**TASK REQUIREMENTS**
Can you rewrite these entries with "catalogue" changed to "catalog" wherever it occurs, keeping everything else the same and leaving out the pictures?
====== RECORD EXCERPTS ======
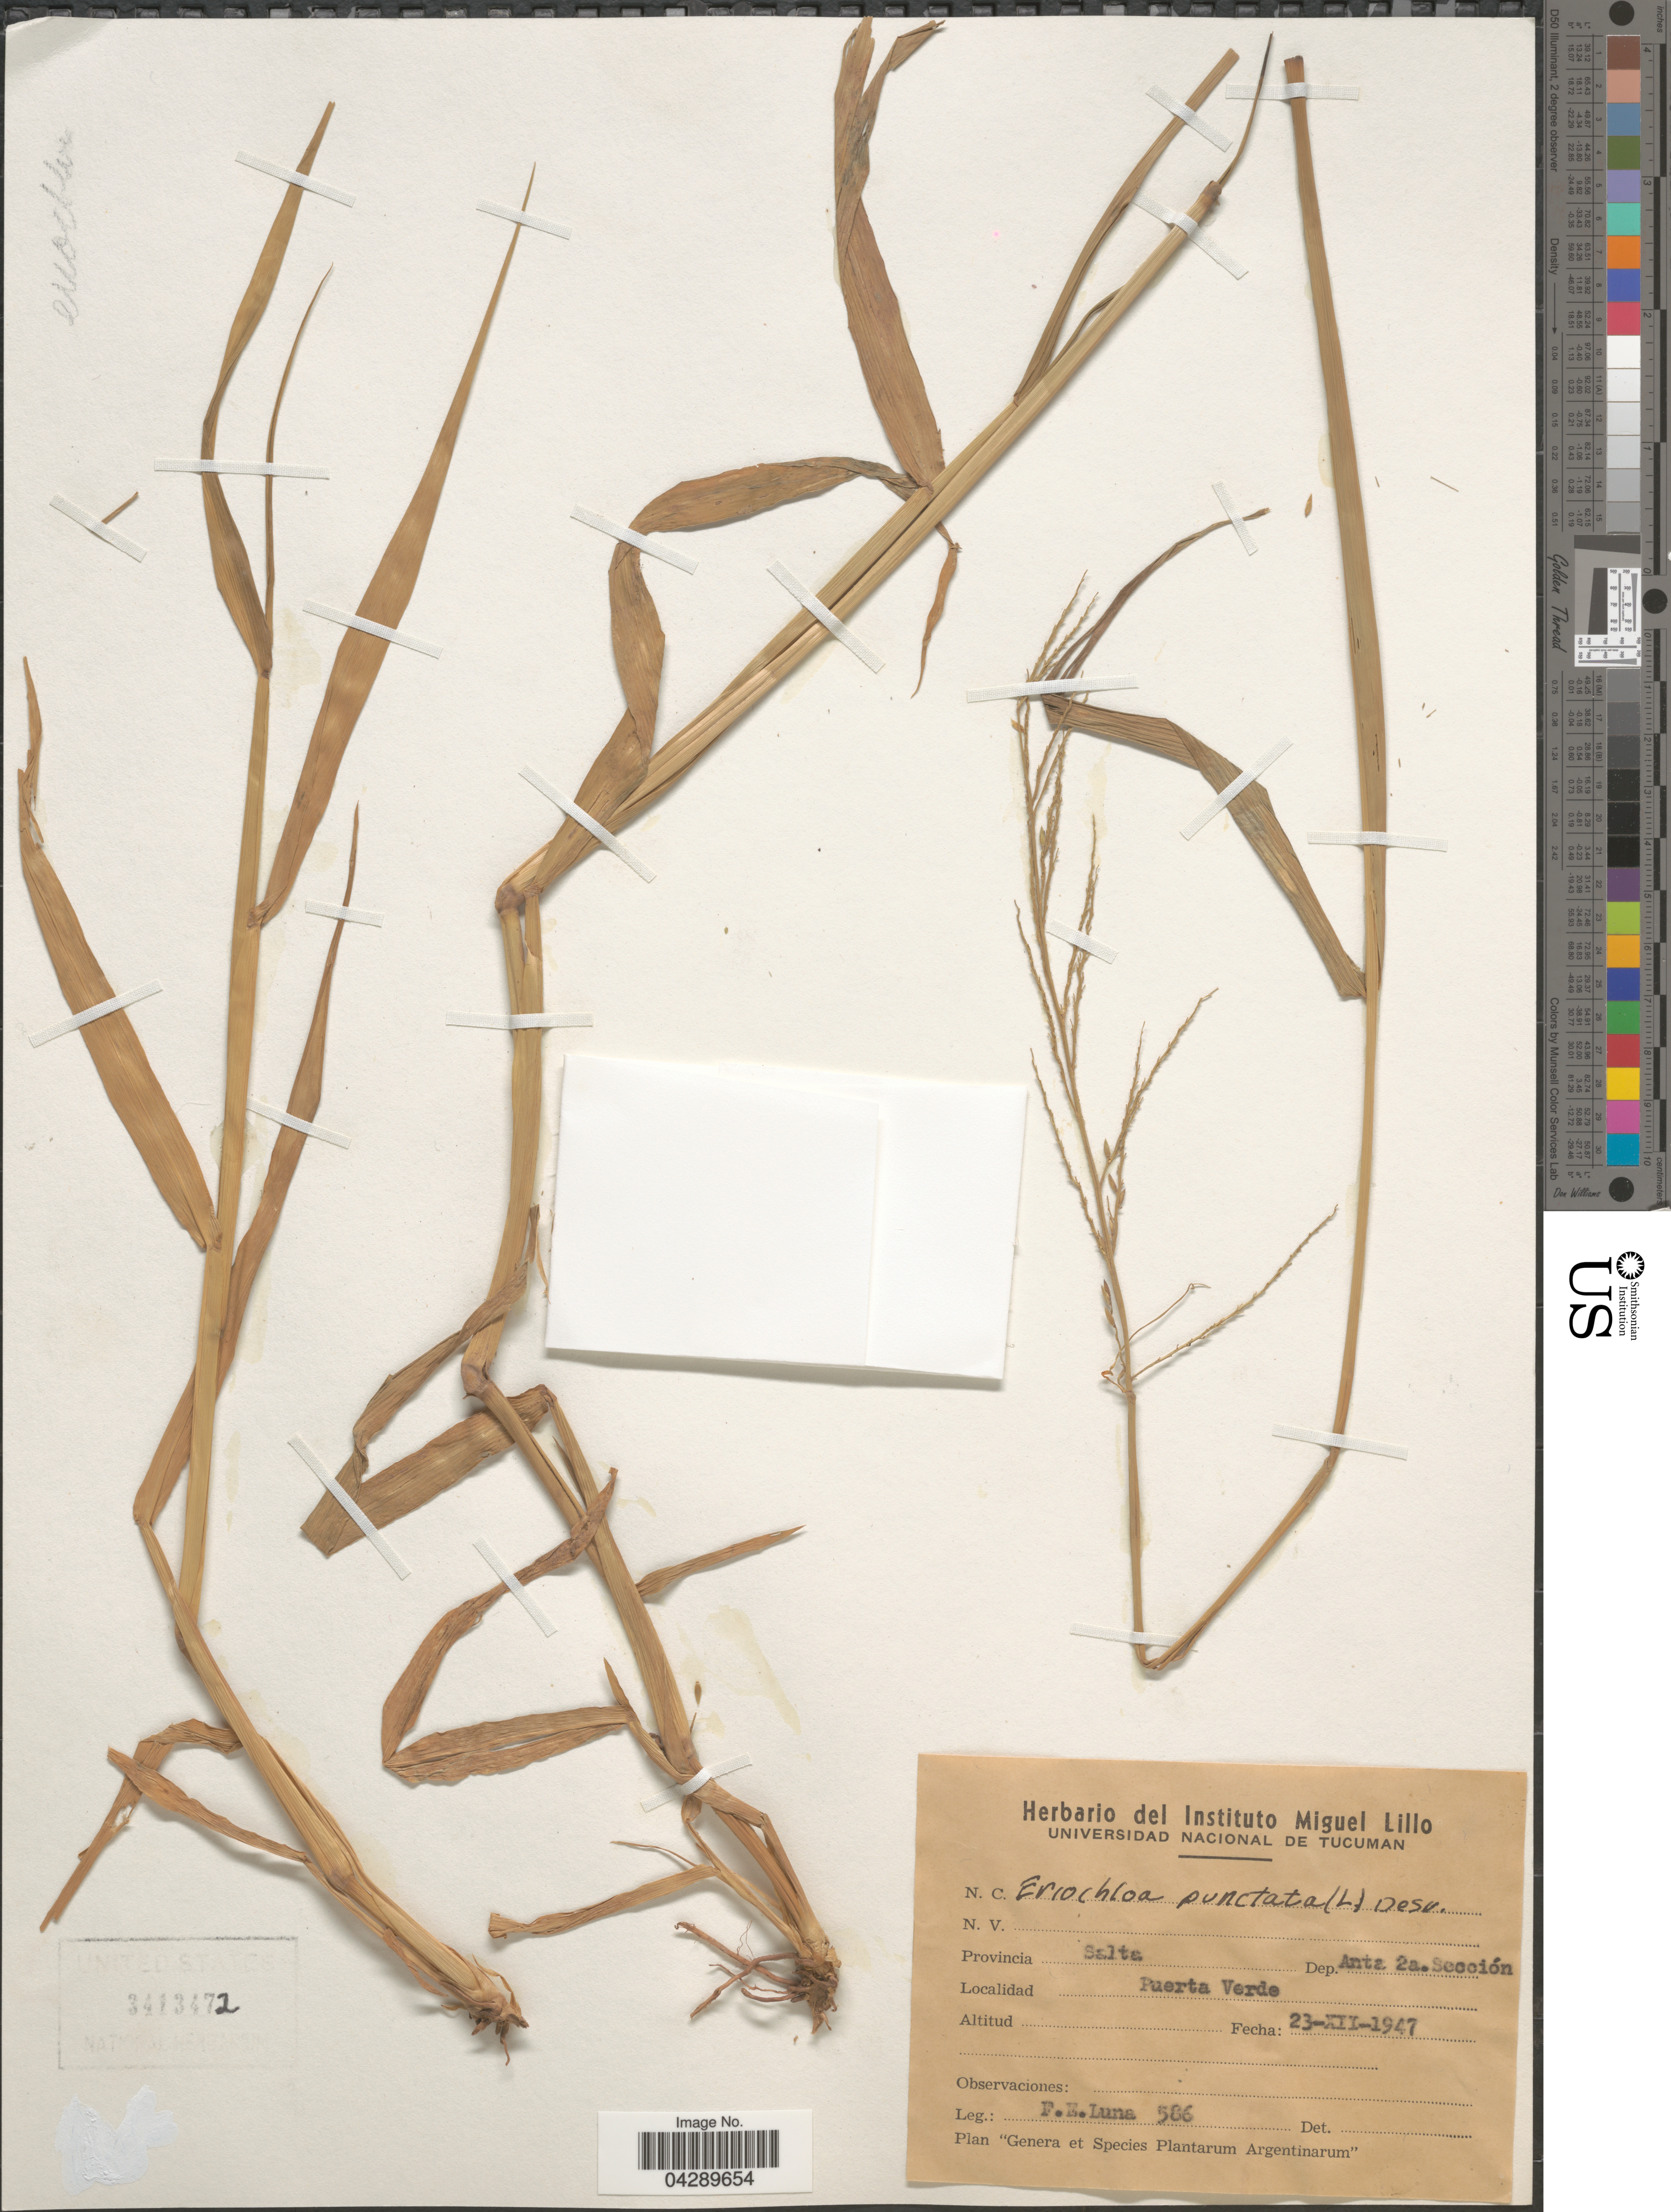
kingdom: Plantae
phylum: Tracheophyta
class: Liliopsida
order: Poales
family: Poaceae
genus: Eriochloa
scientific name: Eriochloa punctata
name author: (L.) Desv. ex Ham.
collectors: F. E. Luna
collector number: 586*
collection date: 1947-12-23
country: Argentina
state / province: Salta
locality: Dep. Anta 2a.Sección. Puerta Verde.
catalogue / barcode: US 3413472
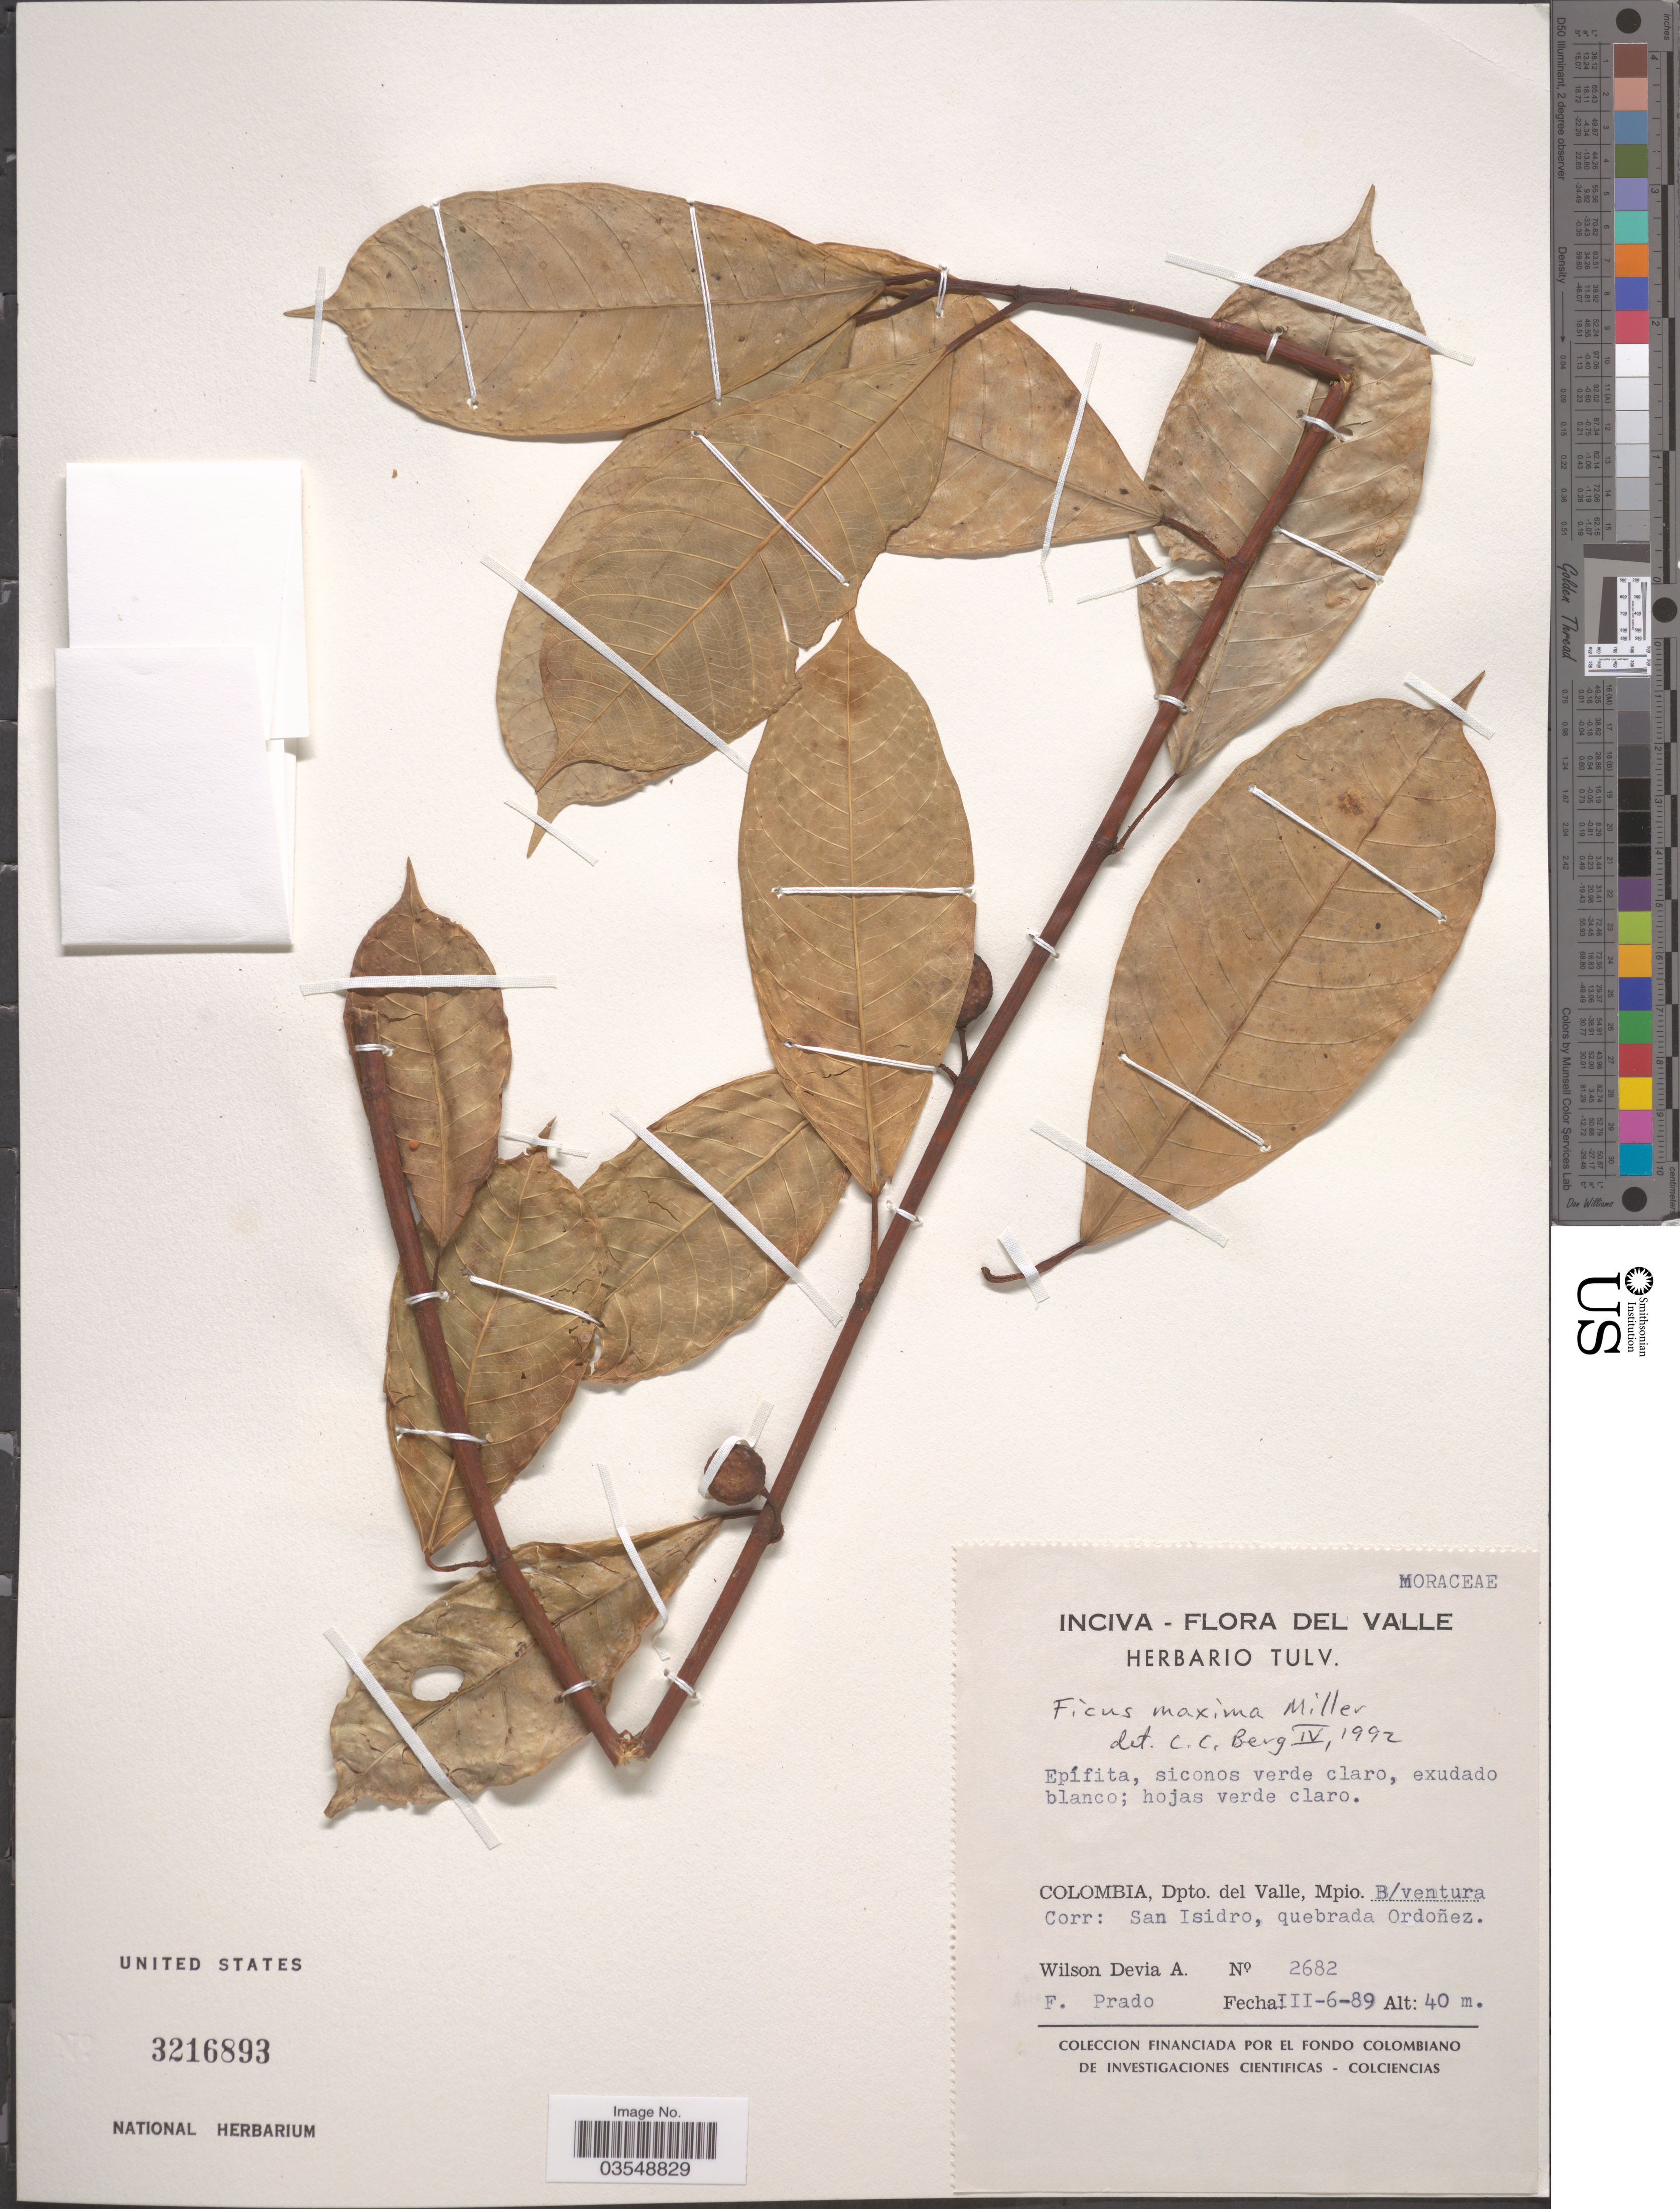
======
**SOLUTION TO THIS EXERCISE**
kingdom: Plantae
phylum: Tracheophyta
class: Liliopsida
order: Poales
family: Poaceae
genus: Eriochloa
scientific name: Eriochloa punctata
name author: (L.) Desv. ex Ham.
collectors: F. E. Luna
collector number: 586*
collection date: 1947-12-23
country: Argentina
state / province: Salta
locality: Dep. Anta 2a.Sección. Puerta Verde.
catalog / barcode: US 3413472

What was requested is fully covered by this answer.